Let \( z_1 = i + \sqrt{3} \) and \( z_2 = i - \sqrt{3} \). Notice that these are conjugates of each other, and the sum of their powers will yield a real number since the imaginary parts cancel each other out when added. Let’s express both \( z_1^{100} \) and \( z_2^{100} \) in polar form.

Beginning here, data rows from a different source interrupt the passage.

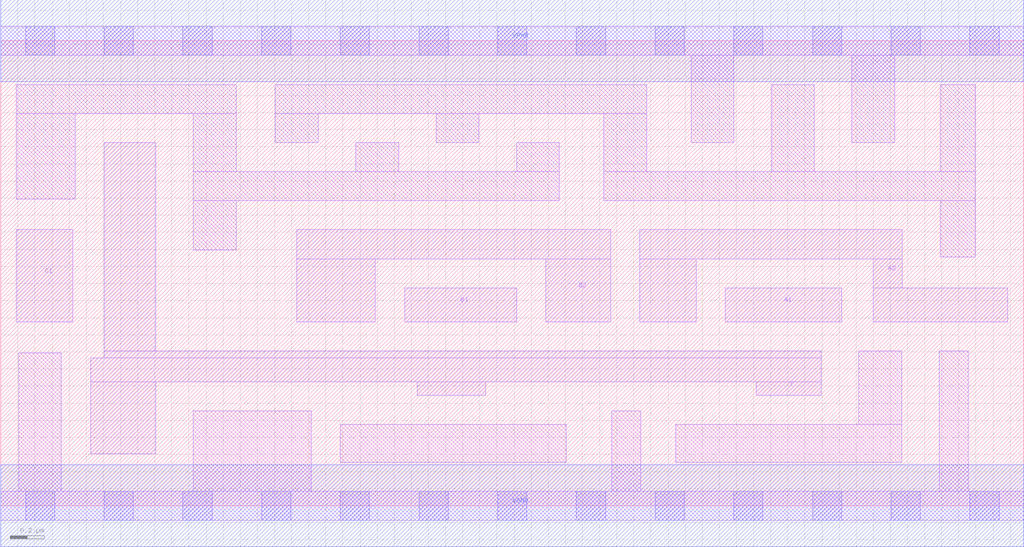
<source format=lef>
# Copyright 2020 The SkyWater PDK Authors
#
# Licensed under the Apache License, Version 2.0 (the "License");
# you may not use this file except in compliance with the License.
# You may obtain a copy of the License at
#
#     https://www.apache.org/licenses/LICENSE-2.0
#
# Unless required by applicable law or agreed to in writing, software
# distributed under the License is distributed on an "AS IS" BASIS,
# WITHOUT WARRANTIES OR CONDITIONS OF ANY KIND, either express or implied.
# See the License for the specific language governing permissions and
# limitations under the License.
#
# SPDX-License-Identifier: Apache-2.0

VERSION 5.7 ;
BUSBITCHARS "[]" ;
DIVIDERCHAR "/" ;
PROPERTYDEFINITIONS
  MACRO maskLayoutSubType STRING ;
  MACRO prCellType STRING ;
  MACRO originalViewName STRING ;
END PROPERTYDEFINITIONS
MACRO sky130_fd_sc_hdll__a221oi_2
  ORIGIN  0.000000  0.000000 ;
  CLASS CORE ;
  SYMMETRY X Y R90 ;
  SIZE  5.980000 BY  2.720000 ;
  SITE unithd ;
  PIN A1
    ANTENNAGATEAREA  0.555000 ;
    DIRECTION INPUT ;
    USE SIGNAL ;
    PORT
      LAYER li1 ;
        RECT 4.235000 1.075000 4.915000 1.275000 ;
    END
  END A1
  PIN A2
    ANTENNAGATEAREA  0.555000 ;
    DIRECTION INPUT ;
    USE SIGNAL ;
    PORT
      LAYER li1 ;
        RECT 3.735000 1.075000 4.065000 1.445000 ;
        RECT 3.735000 1.445000 5.270000 1.615000 ;
        RECT 5.100000 1.075000 5.885000 1.275000 ;
        RECT 5.100000 1.275000 5.270000 1.445000 ;
    END
  END A2
  PIN B1
    ANTENNAGATEAREA  0.555000 ;
    DIRECTION INPUT ;
    USE SIGNAL ;
    PORT
      LAYER li1 ;
        RECT 2.360000 1.075000 3.015000 1.275000 ;
    END
  END B1
  PIN B2
    ANTENNAGATEAREA  0.555000 ;
    DIRECTION INPUT ;
    USE SIGNAL ;
    PORT
      LAYER li1 ;
        RECT 1.730000 1.075000 2.190000 1.445000 ;
        RECT 1.730000 1.445000 3.565000 1.615000 ;
        RECT 3.185000 1.075000 3.565000 1.445000 ;
    END
  END B2
  PIN C1
    ANTENNAGATEAREA  0.555000 ;
    DIRECTION INPUT ;
    USE SIGNAL ;
    PORT
      LAYER li1 ;
        RECT 0.090000 1.075000 0.420000 1.615000 ;
    END
  END C1
  PIN VGND
    DIRECTION INOUT ;
    USE SIGNAL ;
    PORT
      LAYER met1 ;
        RECT 0.000000 -0.240000 5.980000 0.240000 ;
    END
  END VGND
  PIN VPWR
    DIRECTION INOUT ;
    USE SIGNAL ;
    PORT
      LAYER met1 ;
        RECT 0.000000 2.480000 5.980000 2.960000 ;
    END
  END VPWR
  PIN Y
    ANTENNADIFFAREA  0.979000 ;
    DIRECTION OUTPUT ;
    USE SIGNAL ;
    PORT
      LAYER li1 ;
        RECT 0.525000 0.305000 0.905000 0.725000 ;
        RECT 0.525000 0.725000 4.795000 0.865000 ;
        RECT 0.605000 0.865000 4.795000 0.905000 ;
        RECT 0.605000 0.905000 0.905000 2.125000 ;
        RECT 2.435000 0.645000 2.835000 0.725000 ;
        RECT 4.415000 0.645000 4.795000 0.725000 ;
    END
  END Y
  OBS
    LAYER li1 ;
      RECT 0.000000 -0.085000 5.980000 0.085000 ;
      RECT 0.000000  2.635000 5.980000 2.805000 ;
      RECT 0.090000  1.795000 0.435000 2.295000 ;
      RECT 0.090000  2.295000 1.375000 2.465000 ;
      RECT 0.105000  0.085000 0.355000 0.895000 ;
      RECT 1.125000  0.085000 1.815000 0.555000 ;
      RECT 1.125000  1.495000 1.375000 1.785000 ;
      RECT 1.125000  1.785000 3.265000 1.955000 ;
      RECT 1.125000  1.955000 1.375000 2.295000 ;
      RECT 1.605000  2.125000 1.855000 2.295000 ;
      RECT 1.605000  2.295000 3.775000 2.465000 ;
      RECT 1.985000  0.255000 3.305000 0.475000 ;
      RECT 2.075000  1.955000 2.325000 2.125000 ;
      RECT 2.545000  2.125000 2.795000 2.295000 ;
      RECT 3.015000  1.955000 3.265000 2.125000 ;
      RECT 3.525000  1.785000 5.695000 1.955000 ;
      RECT 3.525000  1.955000 3.775000 2.295000 ;
      RECT 3.570000  0.085000 3.740000 0.555000 ;
      RECT 3.945000  0.255000 5.265000 0.475000 ;
      RECT 4.035000  2.125000 4.285000 2.635000 ;
      RECT 4.505000  1.955000 4.755000 2.465000 ;
      RECT 4.975000  2.125000 5.225000 2.635000 ;
      RECT 5.015000  0.475000 5.265000 0.905000 ;
      RECT 5.485000  0.085000 5.655000 0.905000 ;
      RECT 5.490000  1.455000 5.695000 1.785000 ;
      RECT 5.490000  1.955000 5.695000 2.465000 ;
    LAYER mcon ;
      RECT 0.145000 -0.085000 0.315000 0.085000 ;
      RECT 0.145000  2.635000 0.315000 2.805000 ;
      RECT 0.605000 -0.085000 0.775000 0.085000 ;
      RECT 0.605000  2.635000 0.775000 2.805000 ;
      RECT 1.065000 -0.085000 1.235000 0.085000 ;
      RECT 1.065000  2.635000 1.235000 2.805000 ;
      RECT 1.525000 -0.085000 1.695000 0.085000 ;
      RECT 1.525000  2.635000 1.695000 2.805000 ;
      RECT 1.985000 -0.085000 2.155000 0.085000 ;
      RECT 1.985000  2.635000 2.155000 2.805000 ;
      RECT 2.445000 -0.085000 2.615000 0.085000 ;
      RECT 2.445000  2.635000 2.615000 2.805000 ;
      RECT 2.905000 -0.085000 3.075000 0.085000 ;
      RECT 2.905000  2.635000 3.075000 2.805000 ;
      RECT 3.365000 -0.085000 3.535000 0.085000 ;
      RECT 3.365000  2.635000 3.535000 2.805000 ;
      RECT 3.825000 -0.085000 3.995000 0.085000 ;
      RECT 3.825000  2.635000 3.995000 2.805000 ;
      RECT 4.285000 -0.085000 4.455000 0.085000 ;
      RECT 4.285000  2.635000 4.455000 2.805000 ;
      RECT 4.745000 -0.085000 4.915000 0.085000 ;
      RECT 4.745000  2.635000 4.915000 2.805000 ;
      RECT 5.205000 -0.085000 5.375000 0.085000 ;
      RECT 5.205000  2.635000 5.375000 2.805000 ;
      RECT 5.665000 -0.085000 5.835000 0.085000 ;
      RECT 5.665000  2.635000 5.835000 2.805000 ;
  END
  PROPERTY maskLayoutSubType "abstract" ;
  PROPERTY prCellType "standard" ;
  PROPERTY originalViewName "layout" ;
END sky130_fd_sc_hdll__a221oi_2
END LIBRARY

</source>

The modulus of \( z_1 \) and \( z_2 \) is:

\[ |z_1| = |z_2| = \sqrt{(\sqrt{3})^2 + 1^2} = \sqrt{3 + 1} = \sqrt{4} = 2. \] The argument of \( z_1 = i + \sqrt{3} \) is: \[ \theta_1 = \tan^{-1}\left(\frac{1}{\sqrt{3}}\right) = \frac{\pi}{6}. \] The argument of \( z_2 = i - \sqrt{3} \) is: \[ \theta_2 = \tan^{-1}\left(\frac{-1}{\sqrt{3}}\right) = -\frac{\pi}{6}. \] So, we can write the polar forms of \( z_1 \) and \( z_2 \) as: \[ z_1 = 2 \left( \cos \frac{\pi}{6} + i \sin \frac{\pi}{6} \right), \] and \[ z_2 = 2 \left( \cos \left(-\frac{\pi}{6}\right) + i \sin \left(-\frac{\pi}{6}\right) \right). \] Using De Moivre's Theorem, we raise these to the power of 100: \[ z_1^{100} = 2^{100} \left( \cos \frac{100\pi}{6} + i \sin \frac{100\pi}{6} \right), \] and \[ z_2^{100} = 2^{100} \left( \cos \frac{-100\pi}{6} + i \sin \frac{-100\pi}{6} \right). \] Since \( \cos \frac{100\pi}{6} = \cos \frac{-100\pi}{6} \) and \( \sin \frac{100\pi}{6} = -\sin \frac{-100\pi}{6} \), adding these two expressions cancels out the imaginary parts, leaving only the real parts: \[ z_1^{100} + z_2^{100} = 2^{100} \left( 2 \cos \frac{100\pi}{6} \right). \] Now, simplifying the angle: \[ \frac{100\pi}{6} = \frac{50\pi}{3} = 16\pi + \frac{2\pi}{3}. \] So, \[ \cos \frac{50\pi}{3} = \cos \frac{2\pi}{3} = -\frac{1}{2}. \] Thus, \[ z_1^{100} + z_2^{100} = 2^{100} \left( 2 \times -\frac{1}{2} \right) = -2^{100}. \]

Step 2: Add \( 2^{100} \)

Now, the full expression is: \[ (i + \sqrt{3})^{100} + (i - \sqrt{3})^{100} + 2^{100} = -2^{100} + 2^{100}. \] Finally, the sum is: \[ 0. \]

Final Answer:

The value of \( (i + \sqrt{3})^{100} + (i - \sqrt{3})^{100} + 2^{100} \) is \( \boxed{0} \).